Spans can be freely copied between tokens.

It will probably useful to make it easy to manipulate spans. For example, rather than point at the macro's defining function, point at a helper function where the token is made. Or to set the origin to the current macro when the token was produced by another which should an implementation detail. I'm not sure what such an interface should look like (and is probably not necessary in an initial library).

Feature gates

pub mod features {
    pub enum FeatureStatus {
        // The feature gate is allowed.
        Allowed,
        // The feature gate has not been enabled.
        Disallowed,
        // Use of the feature is forbidden by the compiler.
        Forbidden,
    }

    pub fn query_feature(cx: &MacroContext, feature: Token) -> Result<FeatureStatus, ErrStruct>;
    pub fn query_feature_by_str(cx: &MacroContext, feature: &str) -> Result<FeatureStatus, ErrStruct>;
    pub fn query_feature_unused(cx: &MacroContext, feature: Token) -> Result<FeatureStatus, ErrStruct>;
    pub fn query_feature_by_str_unused(cx: &MacroContext, feature: &str) -> Result<FeatureStatus, ErrStruct>;

    pub fn used_feature_gate(cx: &MacroContext, feature: Token) -> Result<(), ErrStruct>;
    pub fn used_feature_by_str(cx: &MacroContext, feature: &str) -> Result<(), ErrStruct>;

    pub fn allow_feature_gate(cx: &MacroContext, feature: Token) -> Result<(), ErrStruct>;
    pub fn allow_feature_by_str(cx: &MacroContext, feature: &str) -> Result<(), ErrStruct>;
    pub fn disallow_feature_gate(cx: &MacroContext, feature: Token) -> Result<(), ErrStruct>;
    pub fn disallow_feature_by_str(cx: &MacroContext, feature: &str) -> Result<(), ErrStruct>;
}

The query_* functions query if a feature gate has been set. They return an error if the feature gate does not exist. The _unused variants do not mark the feature gate as used. The used_ functions mark a feature gate as used, or return an error if it does not exist.

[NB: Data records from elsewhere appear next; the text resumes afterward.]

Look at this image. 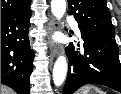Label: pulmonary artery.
<instances>
[{
    "instance_id": "1",
    "label": "pulmonary artery",
    "mask_w": 121,
    "mask_h": 94,
    "mask_svg": "<svg viewBox=\"0 0 121 94\" xmlns=\"http://www.w3.org/2000/svg\"><path fill=\"white\" fill-rule=\"evenodd\" d=\"M68 21H69L70 25L72 26V28L77 33V35L80 36L81 34H80V29L78 27V23L73 18H69Z\"/></svg>"
}]
</instances>
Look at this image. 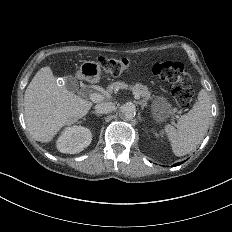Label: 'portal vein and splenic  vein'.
Returning <instances> with one entry per match:
<instances>
[{
  "mask_svg": "<svg viewBox=\"0 0 232 232\" xmlns=\"http://www.w3.org/2000/svg\"><path fill=\"white\" fill-rule=\"evenodd\" d=\"M88 98L90 100H92L93 102H99L102 100L103 96L101 94H98V93H91V94H89ZM135 99H140V95L135 94Z\"/></svg>",
  "mask_w": 232,
  "mask_h": 232,
  "instance_id": "obj_1",
  "label": "portal vein and splenic vein"
}]
</instances>
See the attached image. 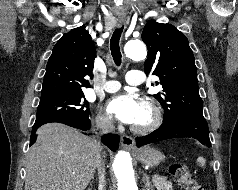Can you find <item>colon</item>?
Returning a JSON list of instances; mask_svg holds the SVG:
<instances>
[{"mask_svg": "<svg viewBox=\"0 0 238 190\" xmlns=\"http://www.w3.org/2000/svg\"><path fill=\"white\" fill-rule=\"evenodd\" d=\"M169 173L185 190H203L188 167L182 164H173L169 168Z\"/></svg>", "mask_w": 238, "mask_h": 190, "instance_id": "5ec220e1", "label": "colon"}]
</instances>
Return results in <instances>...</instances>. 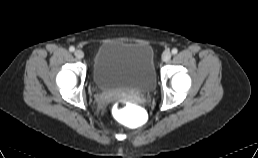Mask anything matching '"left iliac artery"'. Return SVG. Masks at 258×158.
Here are the masks:
<instances>
[{"mask_svg": "<svg viewBox=\"0 0 258 158\" xmlns=\"http://www.w3.org/2000/svg\"><path fill=\"white\" fill-rule=\"evenodd\" d=\"M177 52H178V50H177L176 48H173V49H172V54L175 55V54H177Z\"/></svg>", "mask_w": 258, "mask_h": 158, "instance_id": "1", "label": "left iliac artery"}]
</instances>
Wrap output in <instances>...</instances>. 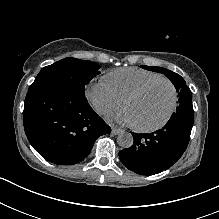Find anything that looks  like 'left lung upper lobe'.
Returning <instances> with one entry per match:
<instances>
[{
    "label": "left lung upper lobe",
    "mask_w": 219,
    "mask_h": 219,
    "mask_svg": "<svg viewBox=\"0 0 219 219\" xmlns=\"http://www.w3.org/2000/svg\"><path fill=\"white\" fill-rule=\"evenodd\" d=\"M143 69L165 74L174 84L179 93V106L172 116L176 115H194L192 106V94L186 85L185 80L177 73L161 67L141 66Z\"/></svg>",
    "instance_id": "1"
}]
</instances>
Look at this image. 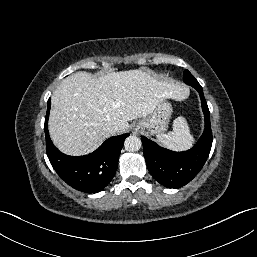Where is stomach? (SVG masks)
Returning a JSON list of instances; mask_svg holds the SVG:
<instances>
[{"mask_svg": "<svg viewBox=\"0 0 257 257\" xmlns=\"http://www.w3.org/2000/svg\"><path fill=\"white\" fill-rule=\"evenodd\" d=\"M171 113V104L164 99L157 104L154 111L150 115L140 120L137 123V126L147 129L152 135H161L168 127Z\"/></svg>", "mask_w": 257, "mask_h": 257, "instance_id": "0dacf381", "label": "stomach"}]
</instances>
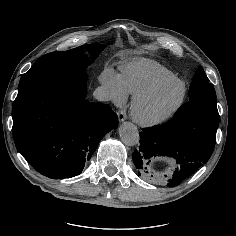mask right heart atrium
<instances>
[{"label": "right heart atrium", "instance_id": "d8ad5b80", "mask_svg": "<svg viewBox=\"0 0 236 236\" xmlns=\"http://www.w3.org/2000/svg\"><path fill=\"white\" fill-rule=\"evenodd\" d=\"M101 83L107 92L108 99L115 105L122 106L126 103L128 92L117 72L105 68L101 75Z\"/></svg>", "mask_w": 236, "mask_h": 236}]
</instances>
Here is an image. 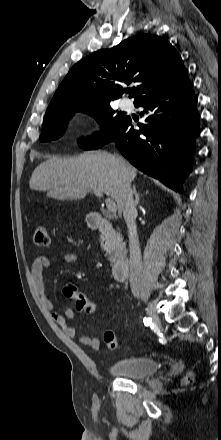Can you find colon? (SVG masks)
I'll use <instances>...</instances> for the list:
<instances>
[{"label":"colon","instance_id":"obj_1","mask_svg":"<svg viewBox=\"0 0 221 440\" xmlns=\"http://www.w3.org/2000/svg\"><path fill=\"white\" fill-rule=\"evenodd\" d=\"M34 242L38 246L47 247L50 244L49 234L45 225L40 224L34 231ZM64 294L67 298L73 300L75 308L78 311H84L93 313L97 310V304L89 300L79 291H76L73 287L67 286L64 288ZM104 341L110 350H117L119 348V342L113 331L108 330L104 333ZM193 374L188 373L183 382L184 384H191L193 382Z\"/></svg>","mask_w":221,"mask_h":440}]
</instances>
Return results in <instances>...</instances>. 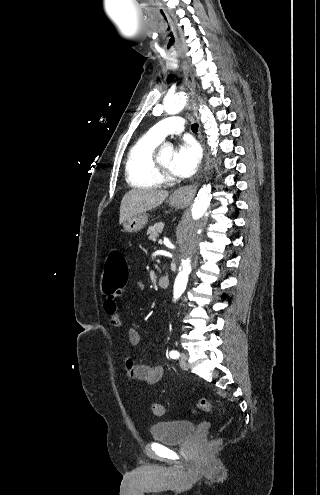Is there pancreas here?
Masks as SVG:
<instances>
[{
	"label": "pancreas",
	"mask_w": 320,
	"mask_h": 495,
	"mask_svg": "<svg viewBox=\"0 0 320 495\" xmlns=\"http://www.w3.org/2000/svg\"><path fill=\"white\" fill-rule=\"evenodd\" d=\"M164 224L162 222L156 223L154 226H150L147 230L148 239L155 241L162 233Z\"/></svg>",
	"instance_id": "cf45deb5"
}]
</instances>
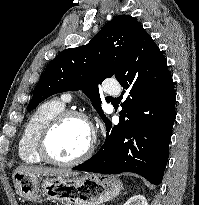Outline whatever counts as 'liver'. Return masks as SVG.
I'll return each mask as SVG.
<instances>
[{
  "label": "liver",
  "mask_w": 199,
  "mask_h": 205,
  "mask_svg": "<svg viewBox=\"0 0 199 205\" xmlns=\"http://www.w3.org/2000/svg\"><path fill=\"white\" fill-rule=\"evenodd\" d=\"M16 172H24L26 174L30 175H36V176H61V177H75L79 173L73 172L68 169H60V168H48V167H37V166H19L14 171V174ZM13 174V175H14Z\"/></svg>",
  "instance_id": "liver-1"
}]
</instances>
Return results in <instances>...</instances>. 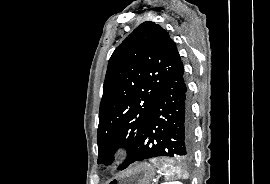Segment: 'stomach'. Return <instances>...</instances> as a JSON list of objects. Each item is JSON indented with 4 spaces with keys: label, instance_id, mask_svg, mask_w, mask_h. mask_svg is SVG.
I'll return each instance as SVG.
<instances>
[{
    "label": "stomach",
    "instance_id": "obj_1",
    "mask_svg": "<svg viewBox=\"0 0 270 184\" xmlns=\"http://www.w3.org/2000/svg\"><path fill=\"white\" fill-rule=\"evenodd\" d=\"M155 177V169L149 163H139L112 178L107 184H150Z\"/></svg>",
    "mask_w": 270,
    "mask_h": 184
}]
</instances>
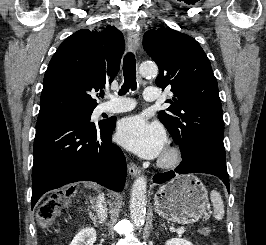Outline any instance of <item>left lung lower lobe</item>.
<instances>
[{
	"label": "left lung lower lobe",
	"mask_w": 266,
	"mask_h": 245,
	"mask_svg": "<svg viewBox=\"0 0 266 245\" xmlns=\"http://www.w3.org/2000/svg\"><path fill=\"white\" fill-rule=\"evenodd\" d=\"M182 159L174 171L156 174L153 181L164 183L178 174L206 173L219 177L229 191V175L222 140L206 136L198 137L194 139L190 152L182 155Z\"/></svg>",
	"instance_id": "obj_1"
}]
</instances>
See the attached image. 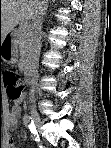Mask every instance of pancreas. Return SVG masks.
<instances>
[{
  "mask_svg": "<svg viewBox=\"0 0 111 148\" xmlns=\"http://www.w3.org/2000/svg\"><path fill=\"white\" fill-rule=\"evenodd\" d=\"M18 45L20 50L19 64L22 68L27 67V51H28V39H29V27L27 25H20L17 30Z\"/></svg>",
  "mask_w": 111,
  "mask_h": 148,
  "instance_id": "obj_1",
  "label": "pancreas"
}]
</instances>
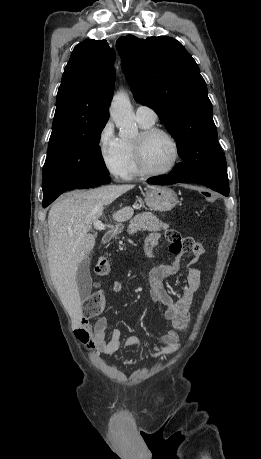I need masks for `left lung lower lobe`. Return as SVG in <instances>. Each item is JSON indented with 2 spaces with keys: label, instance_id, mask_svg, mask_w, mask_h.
<instances>
[{
  "label": "left lung lower lobe",
  "instance_id": "obj_1",
  "mask_svg": "<svg viewBox=\"0 0 261 459\" xmlns=\"http://www.w3.org/2000/svg\"><path fill=\"white\" fill-rule=\"evenodd\" d=\"M183 182H194L205 185L224 196L229 195V181L226 168H209L185 176L179 170L173 169L168 175L151 178L148 183L169 185Z\"/></svg>",
  "mask_w": 261,
  "mask_h": 459
}]
</instances>
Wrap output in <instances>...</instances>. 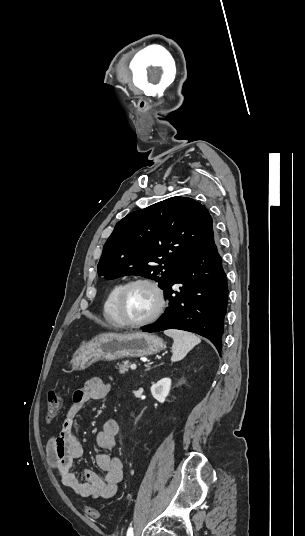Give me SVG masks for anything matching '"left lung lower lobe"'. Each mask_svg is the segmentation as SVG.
I'll use <instances>...</instances> for the list:
<instances>
[{"mask_svg": "<svg viewBox=\"0 0 305 536\" xmlns=\"http://www.w3.org/2000/svg\"><path fill=\"white\" fill-rule=\"evenodd\" d=\"M179 283V291H173ZM228 285L214 235L177 272L165 287L169 307L144 332L181 329L209 339L221 353V340L227 310Z\"/></svg>", "mask_w": 305, "mask_h": 536, "instance_id": "1", "label": "left lung lower lobe"}]
</instances>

The allow_ and disallow_ functions set a feature gate as allowed or disallowed for the current crate. These functions will only affect feature gates which take affect after parsing and expansion are complete. They do not affect feature gates which are checked during parsing or expansion.

Question: do we need the used_ functions? Could just call query_ and ignore the result.

Attributes

We need some mechanism for setting attributes as used. I don't actually know how the unused attribute checking in the compiler works, so I can't spec this area. But, I expect MacroContext to make available some interface for reading attributes on a macro use and marking them as used.